** TASK PROMPT **
Quote verbatim everything from "On 21 February, during" down to "atrocities in el-Fasher." in the text on Chad's closure of its border with Sudan.

** READING PASSAGE **
What happened this week?
On 23 February, the Chadian government closed the eastern border with Sudan after several soldiers and civilians were killed in recent clashes. Chad's Minister of Communications, Mahamat Gassim Cherif, said that the decision was made after “repeated incursions and violations committed by the forces involved in the conflict in Sudan on Chadian territory." He added: The closure “aims to prevent any risk of the conflict spreading to our soil, to protect our fellow citizens and refugee populations, and to guarantee the stability and territorial integrity of our country."
On 21 February, during a fight between Sudan's Rapid Support Forces (RSF) and militias linked to the Sudanese Armed Forces (SAF) in the border town of Tina, five Chadian soldiers and three civilians were killed. Meanwhile, on 22 February, the Sudanese Armed Forces (SAF) led government condemned Uganda for hosting the head of the RSF, Mohamed Hamdan Dagalo, as an "insult" to the Sudanese people. Sudan's Ministry of Foreign Affairs stated: “This unprecedented step insults humanity before it insults the Sudanese people, and at the same time, it disregards the lives of innocent people killed due to the behaviour of Hemedti and his terrorist militia."
The development also came after the UNSC imposed new sanctions on four RSF leaders over atrocities in el-Fasher.
What are the issues?

** GIVEN INFORMATION **
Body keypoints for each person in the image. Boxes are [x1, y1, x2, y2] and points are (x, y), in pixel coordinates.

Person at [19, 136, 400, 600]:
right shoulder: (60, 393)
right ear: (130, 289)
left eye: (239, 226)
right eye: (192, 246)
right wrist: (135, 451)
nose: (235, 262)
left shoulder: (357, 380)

** OUTPUT OF THE TASK **
On 21 February, during a fight between Sudan's Rapid Support Forces (RSF) and militias linked to the Sudanese Armed Forces (SAF) in the border town of Tina, five Chadian soldiers and three civilians were killed. Meanwhile, on 22 February, the Sudanese Armed Forces (SAF) led government condemned Uganda for hosting the head of the RSF, Mohamed Hamdan Dagalo, as an "insult" to the Sudanese people. Sudan's Ministry of Foreign Affairs stated: “This unprecedented step insults humanity before it insults the Sudanese people, and at the same time, it disregards the lives of innocent people killed due to the behaviour of Hemedti and his terrorist militia."
The development also came after the UNSC imposed new sanctions on four RSF leaders over atrocities in el-Fasher.